A Statistical Model of Word Rank Evolution
This work addresses linguistic change analysis for researchers in computational linguistics and historical linguistics, but it is incremental as it applies a known model to new data with specific observations.
The authors tackled the problem of understanding word rank dynamics over time using the Google Books corpus, finding that word ranks in eight languages from 1900 to 2008 show stability patterns inconsistent with a neutral evolutionary model, with high-ranked words being more stable and low-ranked words more volatile.

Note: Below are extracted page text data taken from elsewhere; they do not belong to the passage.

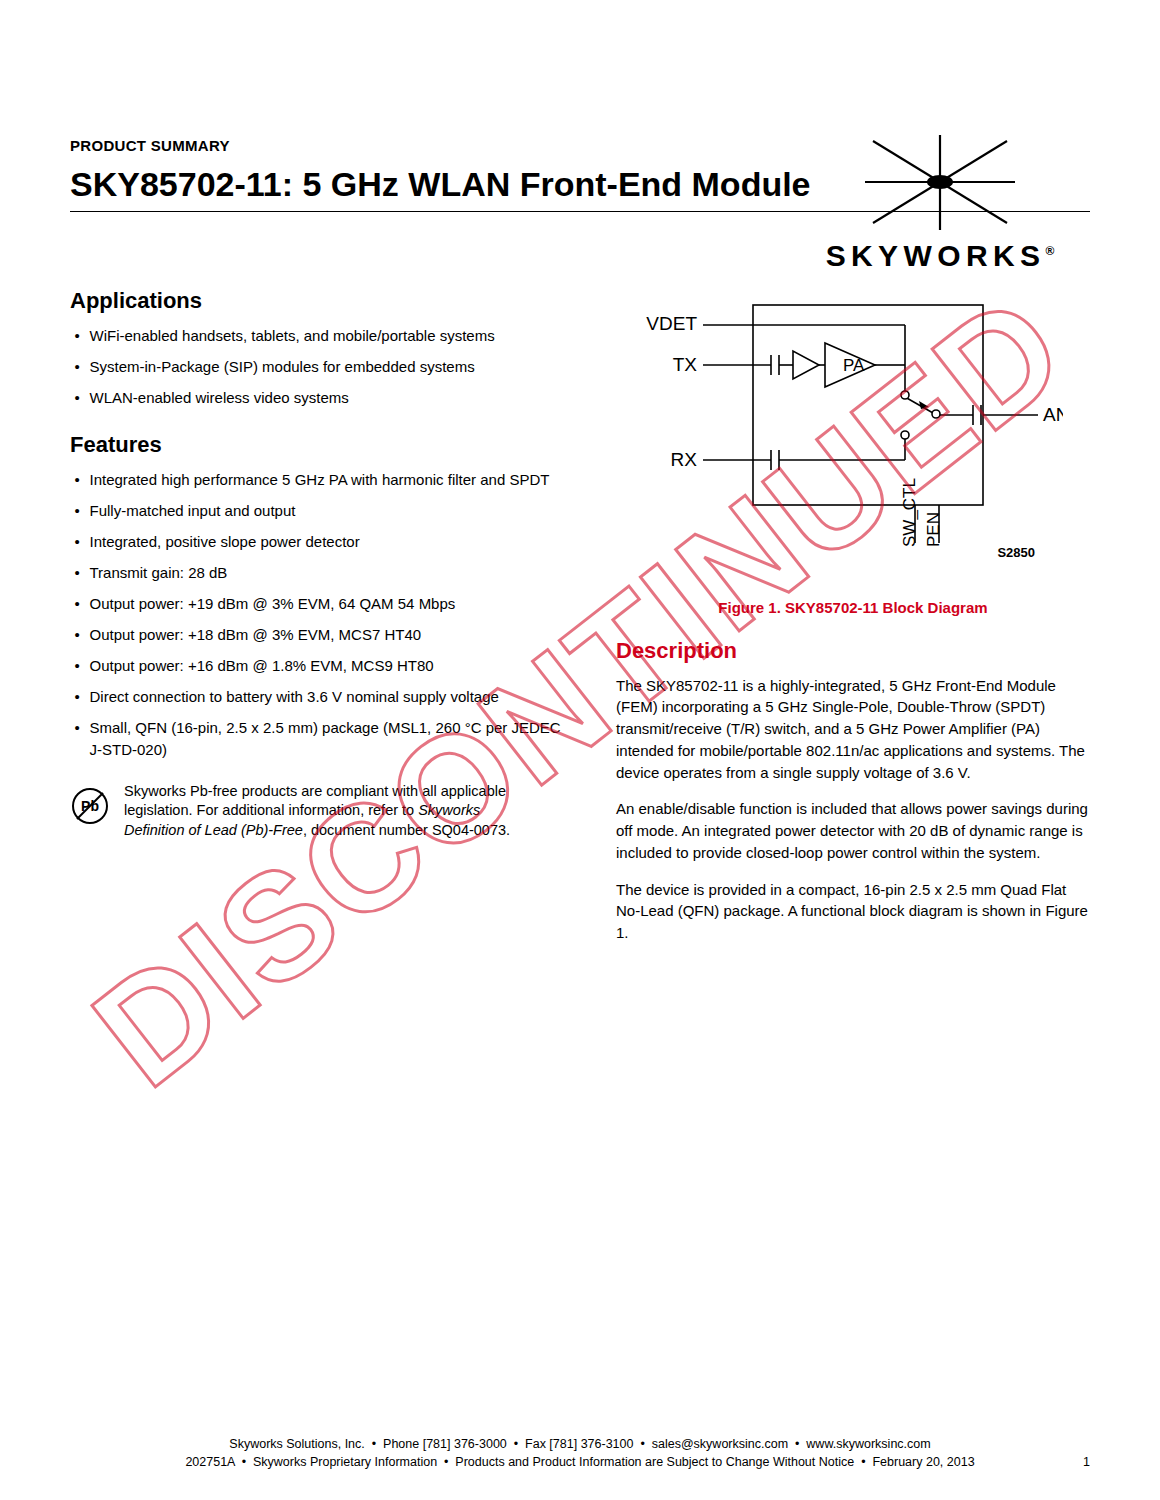DISCONTINUED
SKYWORKS®
PRODUCT SUMMARY
SKY85702-11: 5 GHz WLAN Front-End Module
Applications
WiFi-enabled handsets, tablets, and mobile/portable systems
System-in-Package (SIP) modules for embedded systems
WLAN-enabled wireless video systems
Features
Integrated high performance 5 GHz PA with harmonic filter and SPDT
Fully-matched input and output
Integrated, positive slope power detector
Transmit gain: 28 dB
Output power: +19 dBm @ 3% EVM, 64 QAM 54 Mbps
Output power: +18 dBm @ 3% EVM, MCS7 HT40
Output power: +16 dBm @ 1.8% EVM, MCS9 HT80
Direct connection to battery with 3.6 V nominal supply voltage
Small, QFN (16-pin, 2.5 x 2.5 mm) package (MSL1, 260 °C per JEDEC J-STD-020)
Pb
Skyworks Pb-free products are compliant with all applicable legislation. For additional information, refer to Skyworks Definition of Lead (Pb)-Free, document number SQ04-0073.
VDET TX RX ANT PA SW_CTL PEN S2850
Figure 1. SKY85702-11 Block Diagram
Description
The SKY85702-11 is a highly-integrated, 5 GHz Front-End Module (FEM) incorporating a 5 GHz Single-Pole, Double-Throw (SPDT) transmit/receive (T/R) switch, and a 5 GHz Power Amplifier (PA) intended for mobile/portable 802.11n/ac applications and systems. The device operates from a single supply voltage of 3.6 V.
An enable/disable function is included that allows power savings during off mode. An integrated power detector with 20 dB of dynamic range is included to provide closed-loop power control within the system.
The device is provided in a compact, 16-pin 2.5 x 2.5 mm Quad Flat No-Lead (QFN) package. A functional block diagram is shown in Figure 1.
Skyworks Solutions, Inc. • Phone [781] 376-3000 • Fax [781] 376-3100 • sales@skyworksinc.com • www.skyworksinc.com
202751A • Skyworks Proprietary Information • Products and Product Information are Subject to Change Without Notice • February 20, 20131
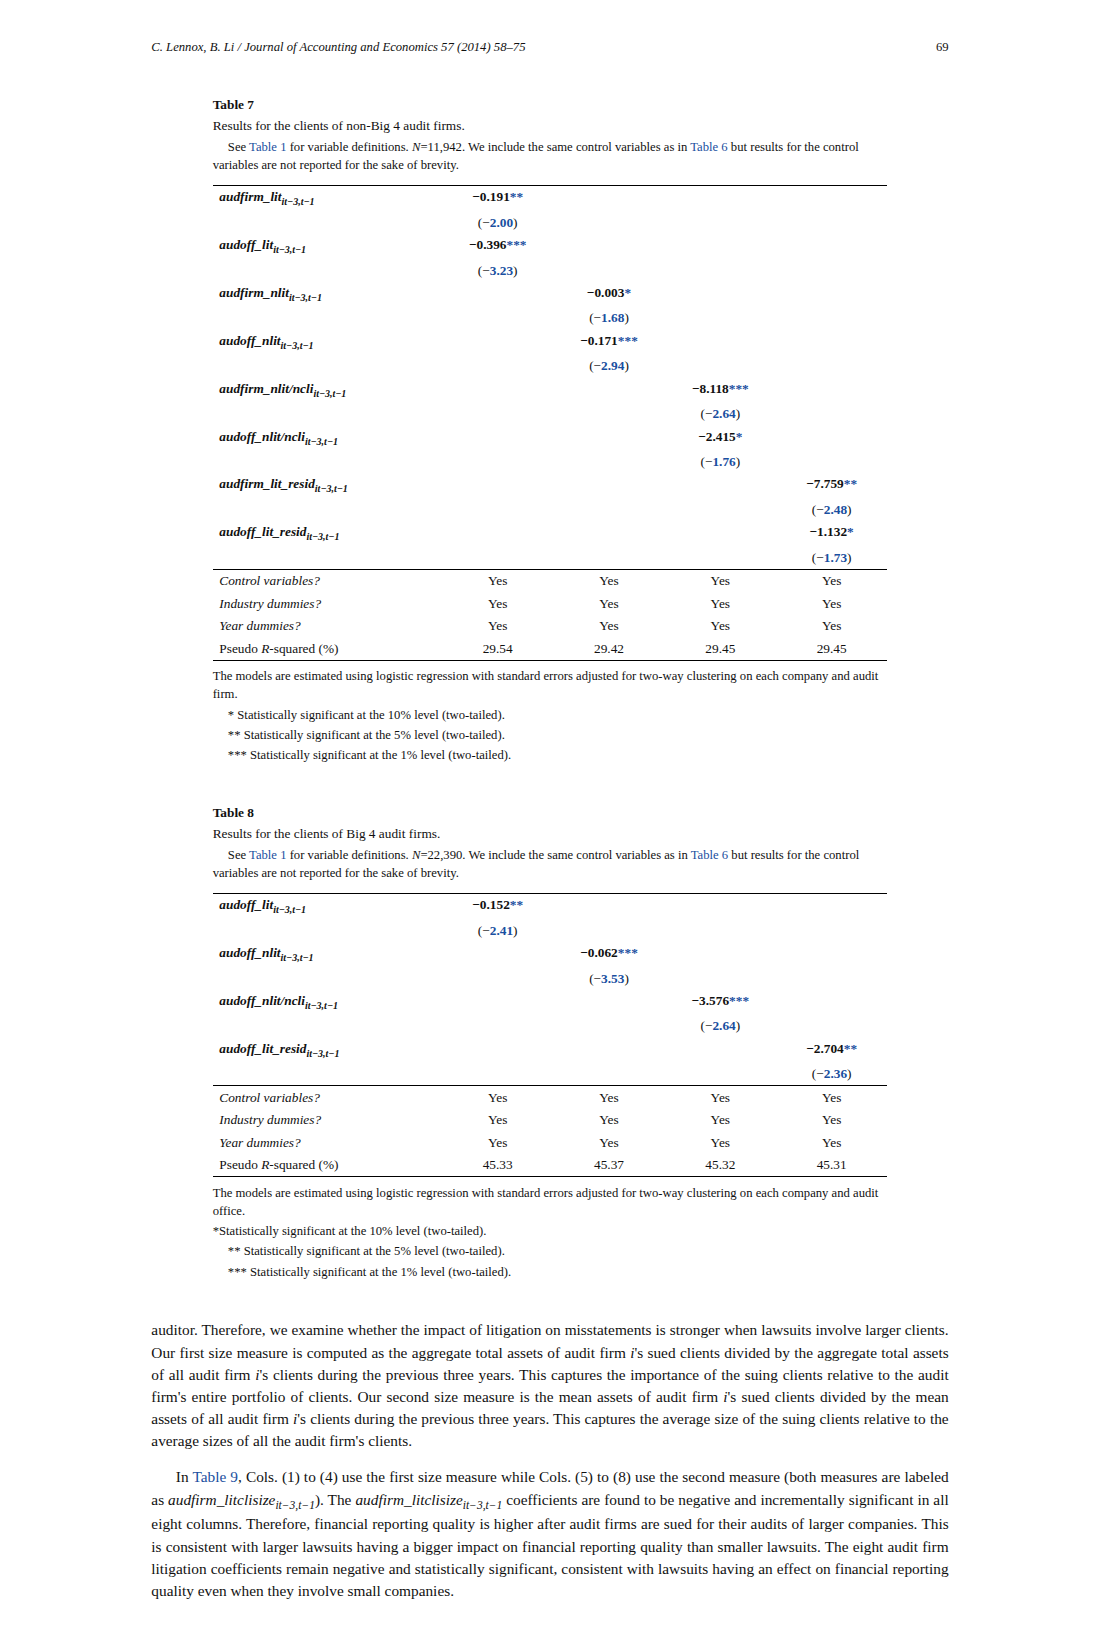C. Lennox, B. Li / Journal of Accounting and Economics 57 (2014) 58–75 69
Table 7
Results for the clients of non-Big 4 audit firms.
See Table 1 for variable definitions. N=11,942. We include the same control variables as in Table 6 but results for the control variables are not reported for the sake of brevity.
| audfirm_lit it−3,t−1 | −0.191 ** | | | |
| | (− 2.00 ) | | | |
| audoff_lit it−3,t−1 | −0.396 *** | | | |
| | (− 3.23 ) | | | |
| audfirm_nlit it−3,t−1 | | −0.003 * | | |
| | | (− 1.68 ) | | |
| audoff_nlit it−3,t−1 | | −0.171 *** | | |
| | | (− 2.94 ) | | |
| audfirm_nlit/ncli it−3,t−1 | | | −8.118 *** | |
| | | | (− 2.64 ) | |
| audoff_nlit/ncli it−3,t−1 | | | −2.415 * | |
| | | | (− 1.76 ) | |
| audfirm_lit_resid it−3,t−1 | | | | −7.759 ** |
| | | | | (− 2.48 ) |
| audoff_lit_resid it−3,t−1 | | | | −1.132 * |
| | | | | (− 1.73 ) |
| Control variables? | Yes | Yes | Yes | Yes |
| Industry dummies? | Yes | Yes | Yes | Yes |
| Year dummies? | Yes | Yes | Yes | Yes |
| Pseudo R -squared (%) | 29.54 | 29.42 | 29.45 | 29.45 |
The models are estimated using logistic regression with standard errors adjusted for two-way clustering on each company and audit firm.
* Statistically significant at the 10% level (two-tailed).
** Statistically significant at the 5% level (two-tailed).
*** Statistically significant at the 1% level (two-tailed).
Table 8
Results for the clients of Big 4 audit firms.
See Table 1 for variable definitions. N=22,390. We include the same control variables as in Table 6 but results for the control variables are not reported for the sake of brevity.
| audoff_lit it−3,t−1 | −0.152 ** | | | |
| | (− 2.41 ) | | | |
| audoff_nlit it−3,t−1 | | −0.062 *** | | |
| | | (− 3.53 ) | | |
| audoff_nlit/ncli it−3,t−1 | | | −3.576 *** | |
| | | | (− 2.64 ) | |
| audoff_lit_resid it−3,t−1 | | | | −2.704 ** |
| | | | | (− 2.36 ) |
| Control variables? | Yes | Yes | Yes | Yes |
| Industry dummies? | Yes | Yes | Yes | Yes |
| Year dummies? | Yes | Yes | Yes | Yes |
| Pseudo R -squared (%) | 45.33 | 45.37 | 45.32 | 45.31 |
The models are estimated using logistic regression with standard errors adjusted for two-way clustering on each company and audit office.
*Statistically significant at the 10% level (two-tailed).
** Statistically significant at the 5% level (two-tailed).
*** Statistically significant at the 1% level (two-tailed).
auditor. Therefore, we examine whether the impact of litigation on misstatements is stronger when lawsuits involve larger clients. Our first size measure is computed as the aggregate total assets of audit firm i's sued clients divided by the aggregate total assets of all audit firm i's clients during the previous three years. This captures the importance of the suing clients relative to the audit firm's entire portfolio of clients. Our second size measure is the mean assets of audit firm i's sued clients divided by the mean assets of all audit firm i's clients during the previous three years. This captures the average size of the suing clients relative to the average sizes of all the audit firm's clients.
In Table 9, Cols. (1) to (4) use the first size measure while Cols. (5) to (8) use the second measure (both measures are labeled as audfirm_litclisizeit−3,t−1). The audfirm_litclisizeit−3,t−1 coefficients are found to be negative and incrementally significant in all eight columns. Therefore, financial reporting quality is higher after audit firms are sued for their audits of larger companies. This is consistent with larger lawsuits having a bigger impact on financial reporting quality than smaller lawsuits. The eight audit firm litigation coefficients remain negative and statistically significant, consistent with lawsuits having an effect on financial reporting quality even when they involve small companies.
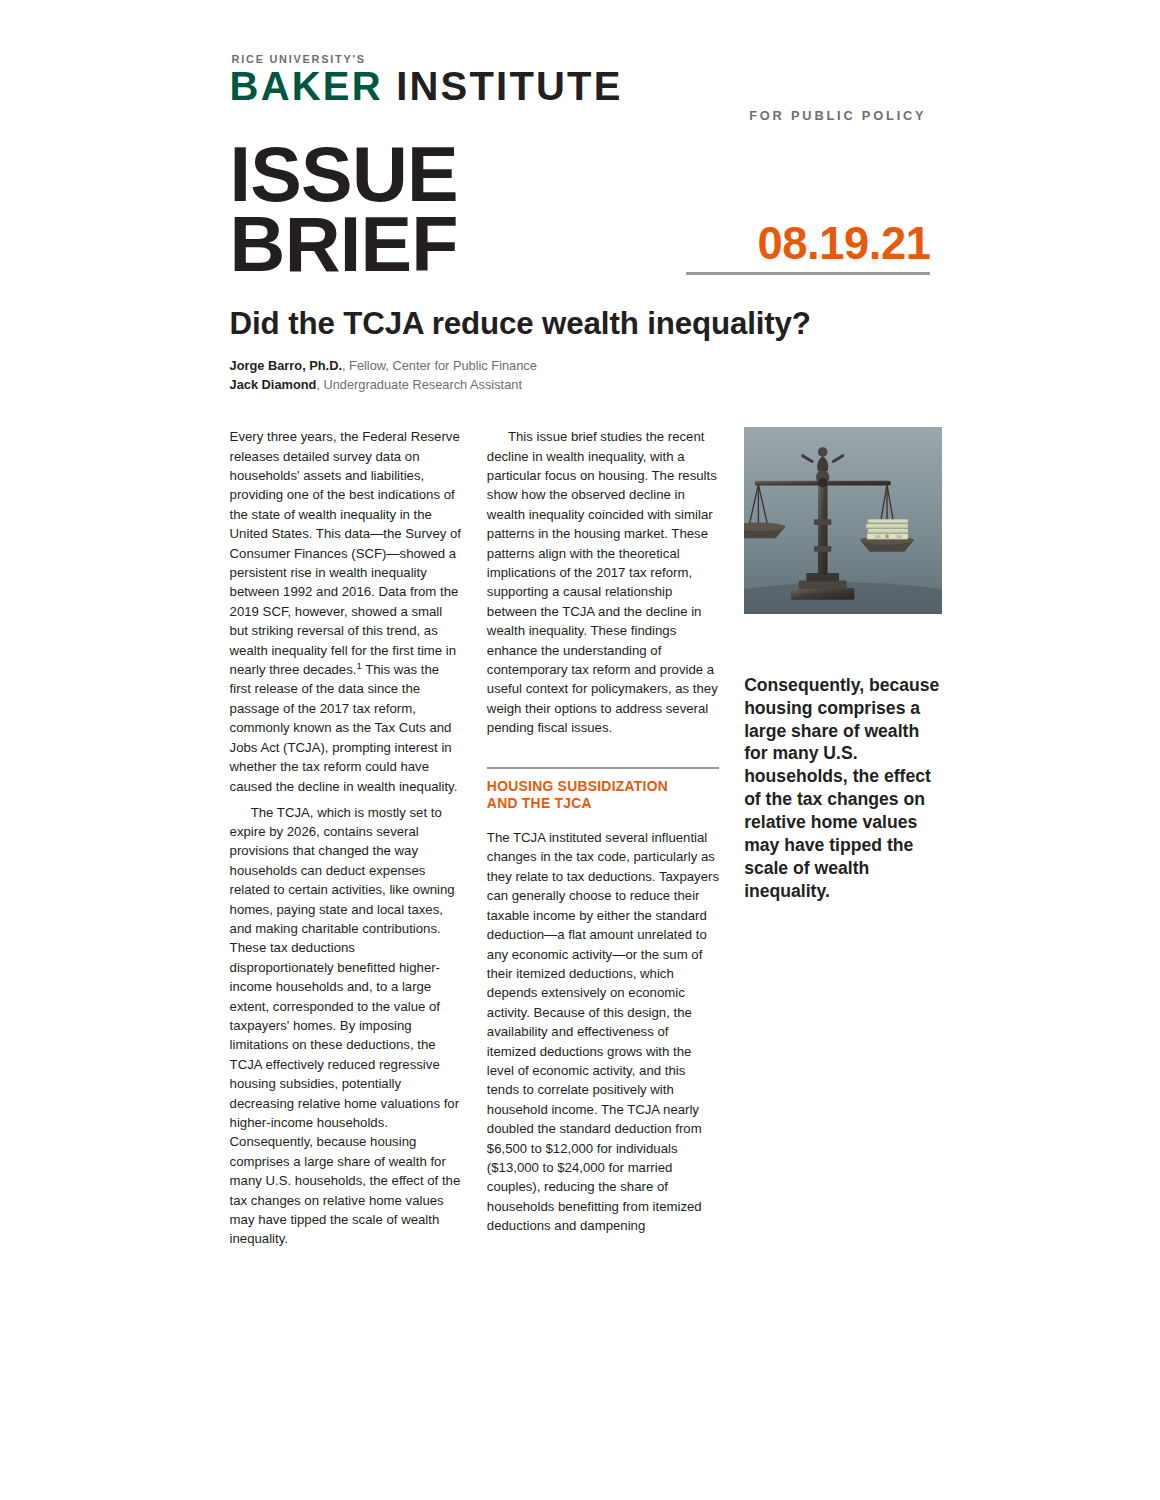RICE UNIVERSITY'S
BAKER INSTITUTE
FOR PUBLIC POLICY
ISSUE BRIEF
08.19.21
Did the TCJA reduce wealth inequality?
Jorge Barro, Ph.D., Fellow, Center for Public Finance
Jack Diamond, Undergraduate Research Assistant
Every three years, the Federal Reserve releases detailed survey data on households' assets and liabilities, providing one of the best indications of the state of wealth inequality in the United States. This data—the Survey of Consumer Finances (SCF)—showed a persistent rise in wealth inequality between 1992 and 2016. Data from the 2019 SCF, however, showed a small but striking reversal of this trend, as wealth inequality fell for the first time in nearly three decades.1 This was the first release of the data since the passage of the 2017 tax reform, commonly known as the Tax Cuts and Jobs Act (TCJA), prompting interest in whether the tax reform could have caused the decline in wealth inequality.
The TCJA, which is mostly set to expire by 2026, contains several provisions that changed the way households can deduct expenses related to certain activities, like owning homes, paying state and local taxes, and making charitable contributions. These tax deductions disproportionately benefitted higher-income households and, to a large extent, corresponded to the value of taxpayers' homes. By imposing limitations on these deductions, the TCJA effectively reduced regressive housing subsidies, potentially decreasing relative home valuations for higher-income households. Consequently, because housing comprises a large share of wealth for many U.S. households, the effect of the tax changes on relative home values may have tipped the scale of wealth inequality.
This issue brief studies the recent decline in wealth inequality, with a particular focus on housing. The results show how the observed decline in wealth inequality coincided with similar patterns in the housing market. These patterns align with the theoretical implications of the 2017 tax reform, supporting a causal relationship between the TCJA and the decline in wealth inequality. These findings enhance the understanding of contemporary tax reform and provide a useful context for policymakers, as they weigh their options to address several pending fiscal issues.
Housing Subsidization
and the TJCA
The TCJA instituted several influential changes in the tax code, particularly as they relate to tax deductions. Taxpayers can generally choose to reduce their taxable income by either the standard deduction—a flat amount unrelated to any economic activity—or the sum of their itemized deductions, which depends extensively on economic activity. Because of this design, the availability and effectiveness of itemized deductions grows with the level of economic activity, and this tends to correlate positively with household income. The TCJA nearly doubled the standard deduction from $6,500 to $12,000 for individuals ($13,000 to $24,000 for married couples), reducing the share of households benefitting from itemized deductions and dampening
100 100
Consequently, because housing comprises a large share of wealth for many U.S. households, the effect of the tax changes on relative home values may have tipped the scale of wealth inequality.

The availability of large linguistic data sets enables data-driven approaches to study linguistic change. The Google Books corpus unigram frequency data set is used to investigate the word rank dynamics in eight languages. We observed the rank changes of the unigrams from 1900 to 2008 and compared it to a Wright-Fisher inspired model that we developed for our analysis. The model simulates a neutral evolutionary process with the restriction of having no disappearing and added words. This work explains the mathematical framework of the model - written as a Markov Chain with multinomial transition probabilities - to show how frequencies of words change in time. From our observations in the data and our model, word rank stability shows two types of characteristics: (1) the increase/decrease in ranks are monotonic, or (2) the rank stays the same. Based on our model, high-ranked words tend to be more stable while low-ranked words tend to be more volatile. Some words change in ranks in two ways: (a) by an accumulation of small increasing/decreasing rank changes in time and (b) by shocks of increase/decrease in ranks. Most words in all of the languages we have looked at are rank stable, but not as stable as a neutral model would predict. The stopwords and Swadesh words are observed to be rank stable across eight languages indicating linguistic conformity in established languages. These signatures suggest unigram frequencies in all languages have changed in a manner inconsistent with a purely neutral evolutionary process.